▶ **What you are asked to do**: Filter the records below for the word "Left". Keep each line that has it.

BEGIN Source material

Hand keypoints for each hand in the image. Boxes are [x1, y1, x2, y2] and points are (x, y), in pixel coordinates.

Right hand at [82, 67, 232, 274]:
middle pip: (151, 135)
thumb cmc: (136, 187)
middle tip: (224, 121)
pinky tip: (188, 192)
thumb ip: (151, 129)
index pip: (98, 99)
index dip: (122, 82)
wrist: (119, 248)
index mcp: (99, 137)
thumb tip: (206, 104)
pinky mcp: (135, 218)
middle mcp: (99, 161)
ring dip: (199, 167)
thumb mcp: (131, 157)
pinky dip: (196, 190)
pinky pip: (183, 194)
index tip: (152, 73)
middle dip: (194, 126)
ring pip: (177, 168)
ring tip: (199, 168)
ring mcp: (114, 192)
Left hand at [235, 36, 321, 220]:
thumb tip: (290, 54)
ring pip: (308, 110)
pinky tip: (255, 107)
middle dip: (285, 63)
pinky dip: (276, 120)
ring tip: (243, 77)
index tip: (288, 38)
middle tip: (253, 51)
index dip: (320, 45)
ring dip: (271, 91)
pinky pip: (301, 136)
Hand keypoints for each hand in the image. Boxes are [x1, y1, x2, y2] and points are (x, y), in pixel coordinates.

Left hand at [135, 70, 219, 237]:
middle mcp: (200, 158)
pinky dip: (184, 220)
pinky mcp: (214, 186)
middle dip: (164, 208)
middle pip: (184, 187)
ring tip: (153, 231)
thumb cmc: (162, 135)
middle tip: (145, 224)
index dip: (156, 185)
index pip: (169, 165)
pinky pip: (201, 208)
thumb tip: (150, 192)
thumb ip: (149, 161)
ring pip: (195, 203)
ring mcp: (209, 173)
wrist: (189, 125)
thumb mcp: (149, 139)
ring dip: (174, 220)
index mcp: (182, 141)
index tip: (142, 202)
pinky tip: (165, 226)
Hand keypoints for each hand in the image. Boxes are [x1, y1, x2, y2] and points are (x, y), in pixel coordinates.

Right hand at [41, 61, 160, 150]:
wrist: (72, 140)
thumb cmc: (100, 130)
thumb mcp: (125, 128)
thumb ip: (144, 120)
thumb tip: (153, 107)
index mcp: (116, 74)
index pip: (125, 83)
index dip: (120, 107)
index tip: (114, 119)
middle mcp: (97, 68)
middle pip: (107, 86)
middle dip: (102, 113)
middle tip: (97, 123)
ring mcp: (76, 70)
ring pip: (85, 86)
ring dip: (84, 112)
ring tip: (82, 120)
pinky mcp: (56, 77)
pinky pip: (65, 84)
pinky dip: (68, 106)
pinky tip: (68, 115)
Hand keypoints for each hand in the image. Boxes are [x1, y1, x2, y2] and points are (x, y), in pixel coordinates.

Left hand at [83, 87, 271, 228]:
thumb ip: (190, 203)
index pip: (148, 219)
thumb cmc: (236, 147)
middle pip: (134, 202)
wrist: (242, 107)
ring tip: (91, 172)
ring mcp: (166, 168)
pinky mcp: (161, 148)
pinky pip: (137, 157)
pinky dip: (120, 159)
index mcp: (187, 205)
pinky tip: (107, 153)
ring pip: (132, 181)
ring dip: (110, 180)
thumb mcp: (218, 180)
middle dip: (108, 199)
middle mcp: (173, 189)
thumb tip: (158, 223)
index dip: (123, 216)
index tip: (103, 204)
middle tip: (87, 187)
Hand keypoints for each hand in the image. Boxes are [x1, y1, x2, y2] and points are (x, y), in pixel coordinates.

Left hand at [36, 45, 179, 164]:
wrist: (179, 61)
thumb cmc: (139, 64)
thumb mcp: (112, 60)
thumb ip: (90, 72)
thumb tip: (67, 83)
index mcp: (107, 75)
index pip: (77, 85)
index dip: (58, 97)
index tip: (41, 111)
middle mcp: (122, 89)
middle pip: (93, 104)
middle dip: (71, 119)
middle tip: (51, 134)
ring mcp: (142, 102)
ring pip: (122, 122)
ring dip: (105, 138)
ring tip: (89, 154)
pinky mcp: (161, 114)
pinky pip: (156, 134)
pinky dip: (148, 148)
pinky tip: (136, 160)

END Source material

▶ **Answer to this task**:
Left hand at [235, 36, 321, 220]:
Left hand at [135, 70, 219, 237]:
Left hand at [83, 87, 271, 228]:
Left hand at [36, 45, 179, 164]:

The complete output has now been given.